Sie sprechen mit ihrem von Marcuse, Adorno, Habermas rasch übernommenen Soziologenjargon eine Sprache, die in ihrer starren, formelhaften Verkürzung an die Gebetsmühlen eines neuen Parteichinesisch erinnert. Es ist alles etwas zu rasch erstarrt und »umfunktioniert«.

Schließlich fällt die Geste kindlich-großartiger Selbstsicherheit auf, die mitunter blitzschnell Züge des Terrorismus annehmen kann, wie immer bei Kindern. Ein leidenschaftlicher Aktionswille paart sich mit einem Machtanspruch, der Heiterkeit auslösen müßte, wäre das Establishment selber nicht so verdutzt und ratlos.

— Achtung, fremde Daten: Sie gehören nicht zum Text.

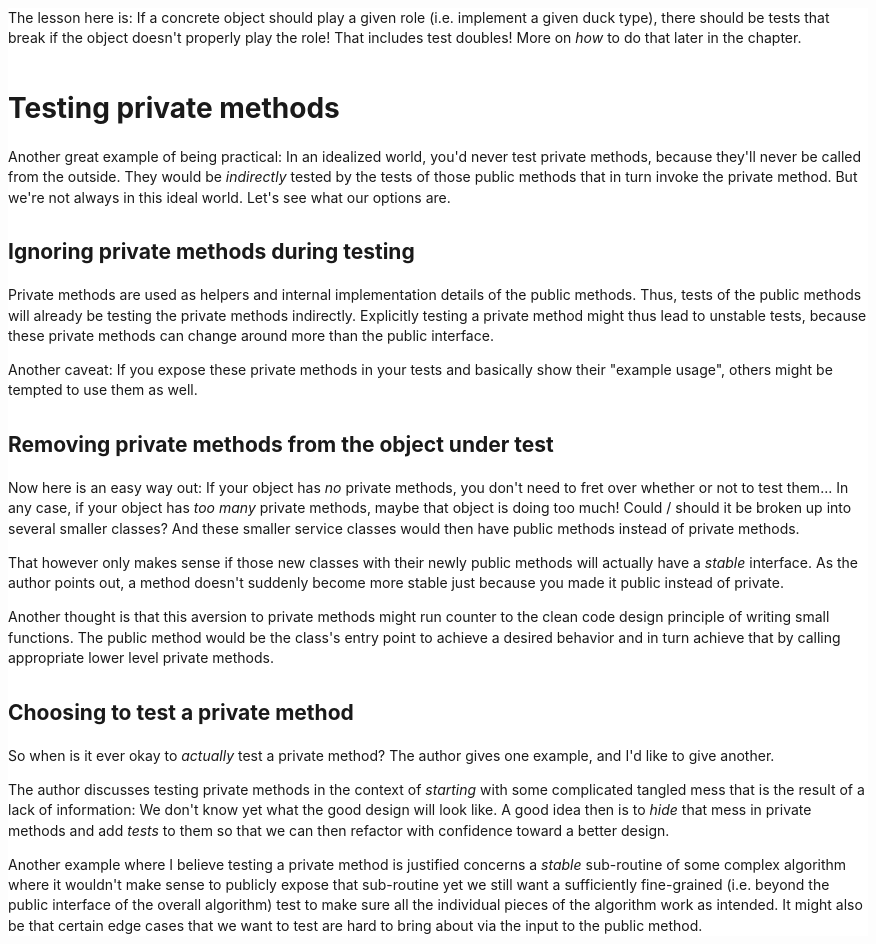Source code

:The lesson here is: If a concrete object should play a given role (i.e. implement a given duck type), there should be tests that break if the object doesn't properly play the role! That includes test doubles! More on *how* to do that later in the chapter.

# Testing private methods

Another great example of being practical: In an idealized world, you'd never test private methods, because they'll never be called from the outside. They would be *indirectly* tested by the tests of those public methods that in turn invoke the private method. But we're not always in this ideal world. Let's see what our options are.

## Ignoring private methods during testing

Private methods are used as helpers and internal implementation details of the public methods. Thus, tests of the public methods will already be testing the private methods indirectly. Explicitly testing a private method might thus lead to unstable tests, because these private methods can change around more than the public interface.

Another caveat: If you expose these private methods in your tests and basically show their "example usage", others might be tempted to use them as well.

## Removing private methods from the object under test

Now here is an easy way out: If your object has *no* private methods, you don't need to fret over whether or not to test them... In any case, if your object has *too many* private methods, maybe that object is doing too much! Could / should it be broken up into several smaller classes? And these smaller service classes would then have public methods instead of private methods.

That however only makes sense if those new classes with their newly public methods will actually have a *stable* interface. As the author points out, a method doesn't suddenly become more stable just because you made it public instead of private.

Another thought is that this aversion to private methods might run counter to the clean code design principle of writing small functions. The public method would be the class's entry point to achieve a desired behavior and in turn achieve that by calling appropriate lower level private methods.

## Choosing to test a private method

So when is it ever okay to *actually* test a private method? The author gives one example, and I'd like to give another.

The author discusses testing private methods in the context of *starting* with some complicated tangled mess that is the result of a lack of information: We don't know yet what the good design will look like. A good idea then is to *hide* that mess in private methods and add *tests* to them so that we can then refactor with confidence toward a better design.

Another example where I believe testing a private method is justified concerns a *stable* sub-routine of some complex algorithm where it wouldn't make sense to publicly expose that sub-routine yet we still want a sufficiently fine-grained (i.e. beyond the public interface of the overall algorithm) test to make sure all the individual pieces of the algorithm work as intended. It might also be that certain edge cases that we want to test are hard to bring about via the input to the public method.

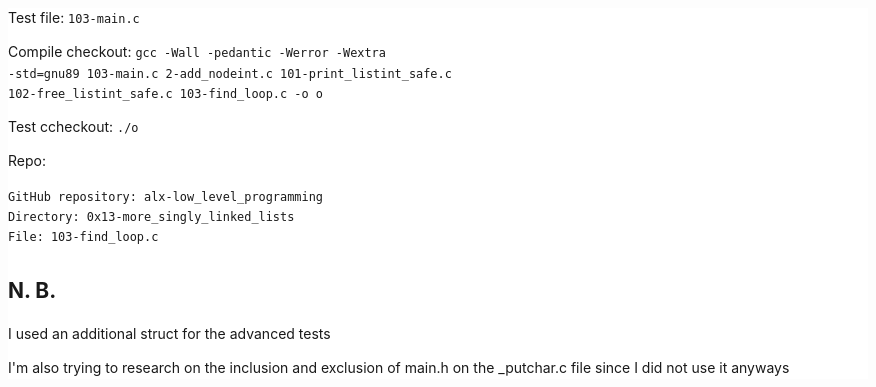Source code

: Test file: <code>103-main.c</code>

Compile checkout: <code>gcc -Wall -pedantic -Werror -Wextra -std=gnu89 103-main.c 2-add_nodeint.c 101-print_listint_safe.c 102-free_listint_safe.c 103-find_loop.c -o o</code>

Test ccheckout: <code>./o</code>
 
Repo:

    GitHub repository: alx-low_level_programming
    Directory: 0x13-more_singly_linked_lists
    File: 103-find_loop.c


## N. B.
I used an additional struct for the advanced tests

I'm also trying to research on the inclusion and exclusion of main.h on the _putchar.c file since I did not use it anyways
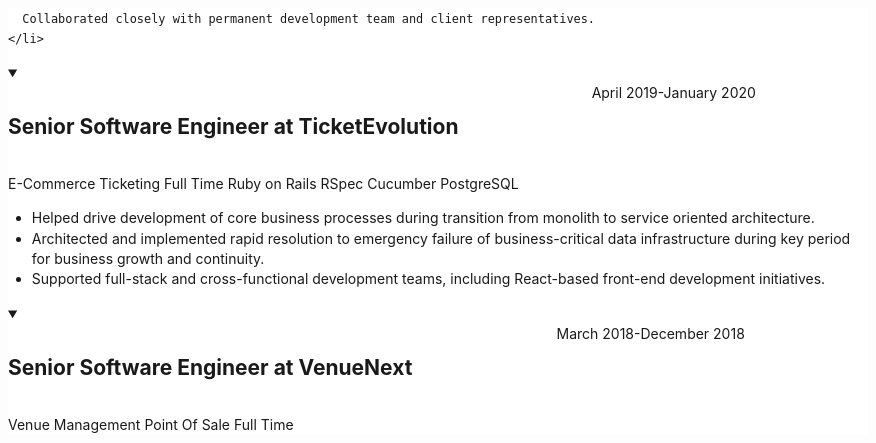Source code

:       Collaborated closely with permanent development team and client representatives.
    </li>
  </ul>
</details>

<details open id="ticket-evolution" class="block job-history">
  <summary>
    <div class="columns ml-2">
      <div class="column pb-0">
        <h2 class="is-size-5 is-inline-block">
          Senior&nbsp;Software&nbsp;Engineer
          <span class="is-inline-block has-text-weight-normal">at</span>
          TicketEvolution
        </h2>
      </div>
      <div class="column is-one-quarter has-text-right-tablet">
        April&nbsp;2019-January&nbsp;2020
      </div>
    </div>
  </summary>
  <p class="job-history-tags">
    <span class="tag is-info is-medium">E-Commerce</span>
    <span class="tag is-info is-medium">Ticketing</span>
    <span class="tag is-medium">Full Time</span>
    <span class="tag is-primary is-medium">Ruby on Rails</span>
    <span class="tag is-primary is-medium">RSpec</span>
    <span class="tag is-primary is-medium">Cucumber</span>
    <span class="tag is-primary is-medium">PostgreSQL</span>
  </p>
  <ul class="ml-4">
    <li>
      Helped drive development of core business processes during transition from monolith to service oriented architecture.
    </li>
    <li>
      Architected and implemented rapid resolution to emergency failure of business-critical data infrastructure during key period for business growth and continuity.
    </li>
    <li>
      Supported full-stack and cross-functional development teams, including React-based front-end development initiatives.
    </li>
  </ul>
</details>

<details open id="venuenext" class="block job-history">
  <summary>
    <div class="columns ml-2">
      <div class="column pb-0">
        <h2 class="is-size-5 is-inline-block">
          Senior&nbsp;Software&nbsp;Engineer
          <span class="is-inline-block has-text-weight-normal">at</span>
          VenueNext
        </h2>
      </div>
      <div class="column is-one-quarter has-text-right-tablet">
        March&nbsp;2018-December&nbsp;2018
      </div>
    </div>
  </summary>
  <p class="job-history-tags">
    <span class="tag is-info is-medium">Venue Management</span>
    <span class="tag is-info is-medium">Point Of Sale</span>
    <span class="tag is-medium">Full Time</span>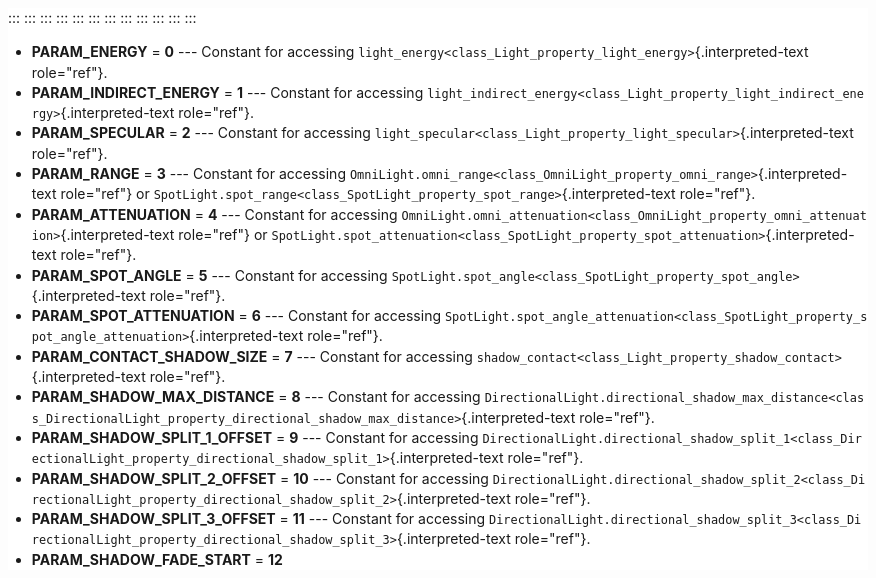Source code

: :::
:::
:::
:::
:::
:::
:::
:::
:::
:::
:::
:::

-   **PARAM\_ENERGY** = **0** \-\-- Constant for accessing
    `light_energy<class_Light_property_light_energy>`{.interpreted-text
    role="ref"}.
-   **PARAM\_INDIRECT\_ENERGY** = **1** \-\-- Constant for accessing
    `light_indirect_energy<class_Light_property_light_indirect_energy>`{.interpreted-text
    role="ref"}.
-   **PARAM\_SPECULAR** = **2** \-\-- Constant for accessing
    `light_specular<class_Light_property_light_specular>`{.interpreted-text
    role="ref"}.
-   **PARAM\_RANGE** = **3** \-\-- Constant for accessing
    `OmniLight.omni_range<class_OmniLight_property_omni_range>`{.interpreted-text
    role="ref"} or
    `SpotLight.spot_range<class_SpotLight_property_spot_range>`{.interpreted-text
    role="ref"}.
-   **PARAM\_ATTENUATION** = **4** \-\-- Constant for accessing
    `OmniLight.omni_attenuation<class_OmniLight_property_omni_attenuation>`{.interpreted-text
    role="ref"} or
    `SpotLight.spot_attenuation<class_SpotLight_property_spot_attenuation>`{.interpreted-text
    role="ref"}.
-   **PARAM\_SPOT\_ANGLE** = **5** \-\-- Constant for accessing
    `SpotLight.spot_angle<class_SpotLight_property_spot_angle>`{.interpreted-text
    role="ref"}.
-   **PARAM\_SPOT\_ATTENUATION** = **6** \-\-- Constant for accessing
    `SpotLight.spot_angle_attenuation<class_SpotLight_property_spot_angle_attenuation>`{.interpreted-text
    role="ref"}.
-   **PARAM\_CONTACT\_SHADOW\_SIZE** = **7** \-\-- Constant for
    accessing
    `shadow_contact<class_Light_property_shadow_contact>`{.interpreted-text
    role="ref"}.
-   **PARAM\_SHADOW\_MAX\_DISTANCE** = **8** \-\-- Constant for
    accessing
    `DirectionalLight.directional_shadow_max_distance<class_DirectionalLight_property_directional_shadow_max_distance>`{.interpreted-text
    role="ref"}.
-   **PARAM\_SHADOW\_SPLIT\_1\_OFFSET** = **9** \-\-- Constant for
    accessing
    `DirectionalLight.directional_shadow_split_1<class_DirectionalLight_property_directional_shadow_split_1>`{.interpreted-text
    role="ref"}.
-   **PARAM\_SHADOW\_SPLIT\_2\_OFFSET** = **10** \-\-- Constant for
    accessing
    `DirectionalLight.directional_shadow_split_2<class_DirectionalLight_property_directional_shadow_split_2>`{.interpreted-text
    role="ref"}.
-   **PARAM\_SHADOW\_SPLIT\_3\_OFFSET** = **11** \-\-- Constant for
    accessing
    `DirectionalLight.directional_shadow_split_3<class_DirectionalLight_property_directional_shadow_split_3>`{.interpreted-text
    role="ref"}.
-   **PARAM\_SHADOW\_FADE\_START** = **12**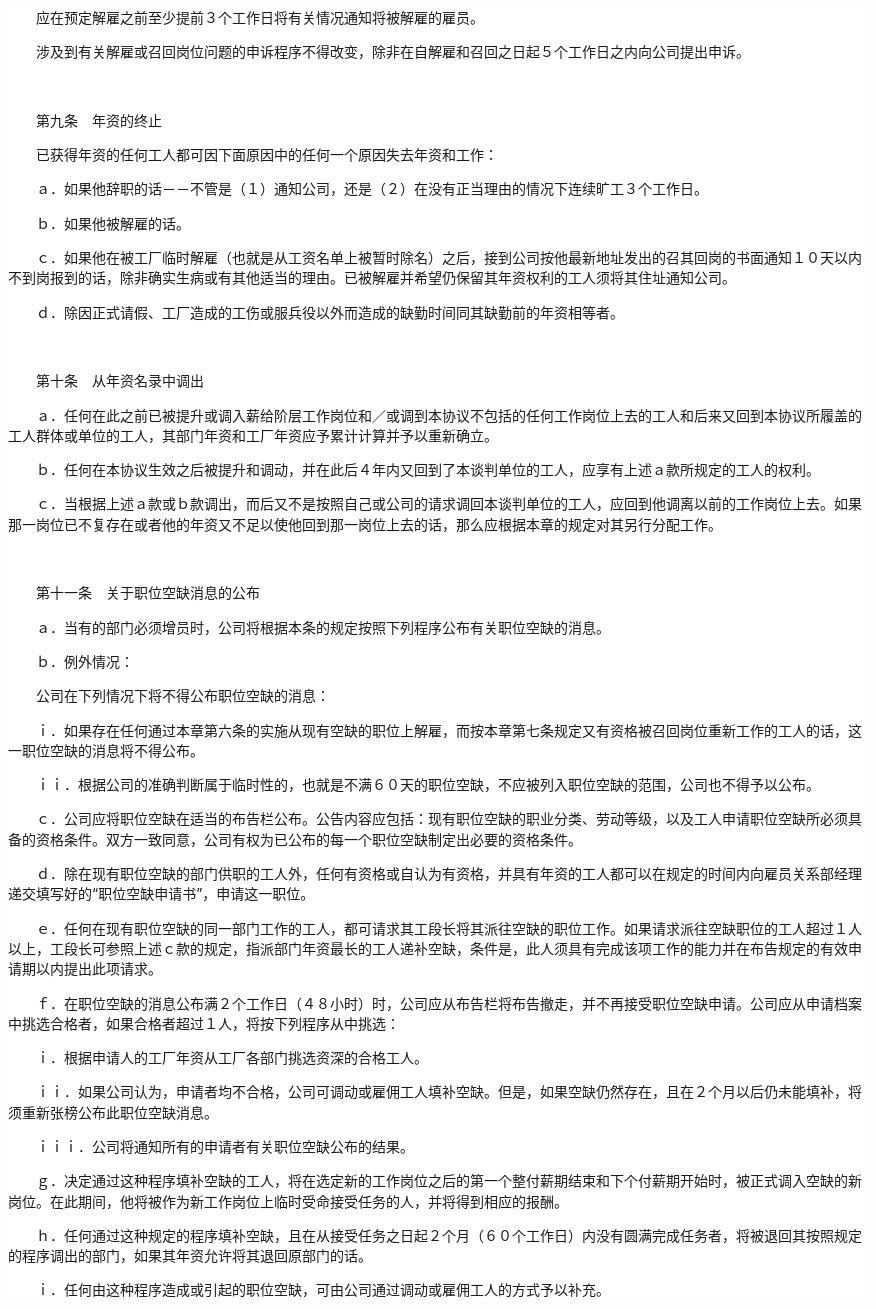 　　应在预定解雇之前至少提前３个工作日将有关情况通知将被解雇的雇员。

　　涉及到有关解雇或召回岗位问题的申诉程序不得改变，除非在自解雇和召回之日起５个工作日之内向公司提出申诉。

　　

　　第九条　年资的终止

　　已获得年资的任何工人都可因下面原因中的任何一个原因失去年资和工作：

　　ａ．如果他辞职的话－－不管是（１）通知公司，还是（２）在没有正当理由的情况下连续旷工３个工作日。

　　ｂ．如果他被解雇的话。

　　ｃ．如果他在被工厂临时解雇（也就是从工资名单上被暂时除名）之后，接到公司按他最新地址发出的召其回岗的书面通知１０天以内不到岗报到的话，除非确实生病或有其他适当的理由。已被解雇并希望仍保留其年资权利的工人须将其住址通知公司。

　　ｄ．除因正式请假、工厂造成的工伤或服兵役以外而造成的缺勤时间同其缺勤前的年资相等者。

　　

　　第十条　从年资名录中调出

　　ａ．任何在此之前已被提升或调入薪给阶层工作岗位和／或调到本协议不包括的任何工作岗位上去的工人和后来又回到本协议所履盖的工人群体或单位的工人，其部门年资和工厂年资应予累计计算并予以重新确立。

　　ｂ．任何在本协议生效之后被提升和调动，并在此后４年内又回到了本谈判单位的工人，应享有上述ａ款所规定的工人的权利。

　　ｃ．当根据上述ａ款或ｂ款调出，而后又不是按照自己或公司的请求调回本谈判单位的工人，应回到他调离以前的工作岗位上去。如果那一岗位已不复存在或者他的年资又不足以使他回到那一岗位上去的话，那么应根据本章的规定对其另行分配工作。

　　

　　第十一条　关于职位空缺消息的公布

　　ａ．当有的部门必须增员时，公司将根据本条的规定按照下列程序公布有关职位空缺的消息。

　　ｂ．例外情况：

　　公司在下列情况下将不得公布职位空缺的消息：

　　ｉ．如果存在任何通过本章第六条的实施从现有空缺的职位上解雇，而按本章第七条规定又有资格被召回岗位重新工作的工人的话，这一职位空缺的消息将不得公布。

　　ｉｉ．根据公司的准确判断属于临时性的，也就是不满６０天的职位空缺，不应被列入职位空缺的范围，公司也不得予以公布。

　　ｃ．公司应将职位空缺在适当的布告栏公布。公告内容应包括：现有职位空缺的职业分类、劳动等级，以及工人申请职位空缺所必须具备的资格条件。双方一致同意，公司有权为已公布的每一个职位空缺制定出必要的资格条件。

　　ｄ．除在现有职位空缺的部门供职的工人外，任何有资格或自认为有资格，并具有年资的工人都可以在规定的时间内向雇员关系部经理递交填写好的“职位空缺申请书”，申请这一职位。

　　ｅ．任何在现有职位空缺的同一部门工作的工人，都可请求其工段长将其派往空缺的职位工作。如果请求派往空缺职位的工人超过１人以上，工段长可参照上述ｃ款的规定，指派部门年资最长的工人递补空缺，条件是，此人须具有完成该项工作的能力并在布告规定的有效申请期以内提出此项请求。

　　ｆ．在职位空缺的消息公布满２个工作日（４８小时）时，公司应从布告栏将布告撤走，并不再接受职位空缺申请。公司应从申请档案中挑选合格者，如果合格者超过１人，将按下列程序从中挑选：

　　ｉ．根据申请人的工厂年资从工厂各部门挑选资深的合格工人。

　　ｉｉ．如果公司认为，申请者均不合格，公司可调动或雇佣工人填补空缺。但是，如果空缺仍然存在，且在２个月以后仍未能填补，将须重新张榜公布此职位空缺消息。

　　ｉｉｉ．公司将通知所有的申请者有关职位空缺公布的结果。

　　ｇ．决定通过这种程序填补空缺的工人，将在选定新的工作岗位之后的第一个整付薪期结束和下个付薪期开始时，被正式调入空缺的新岗位。在此期间，他将被作为新工作岗位上临时受命接受任务的人，并将得到相应的报酬。

　　ｈ．任何通过这种规定的程序填补空缺，且在从接受任务之日起２个月（６０个工作日）内没有圆满完成任务者，将被退回其按照规定的程序调出的部门，如果其年资允许将其退回原部门的话。

　　ｉ．任何由这种程序造成或引起的职位空缺，可由公司通过调动或雇佣工人的方式予以补充。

Zivilcourage muß man ihnen attestieren. Keine Institution ist ihnen zu mächtig – prominente Schriftsteller, kapitale Verleger, etablierte Staatsmänner, von der Justiz und Polizei ganz zu schweigen: je stabiler die Macht, um so stolzer der Stil der Provokation. »Sie wissen, meine Herren Verleger«, sagte da einer zu unseren Buch-Kapitalisten, »daß wir Sie zu gegebener Zeit enteignen werden. Im Augenblick aber bitten wir um Ihre Solidarität. Gehen Sie morgen früh [ . . . ]«. Sind das infantile Omnipotenzphantasien, die solche Worte beflügeln? Ein Hauch von pubertärer Großmannssucht geht sicher durch ihre Reihen. Ihr Verhältnis zur Masse und zur Macht ist emotional, unkritisch, aber wäre es nur pubertär, so würde es kaum Krisen dieses Umfangs auslösen.

[ . . . ]



Quelle: Horst Krüger, „Die Kinder des Liberalismus – Unsere APO, aus persönlicher Beobachtung”, Die Zeit, 18. Oktober 1968.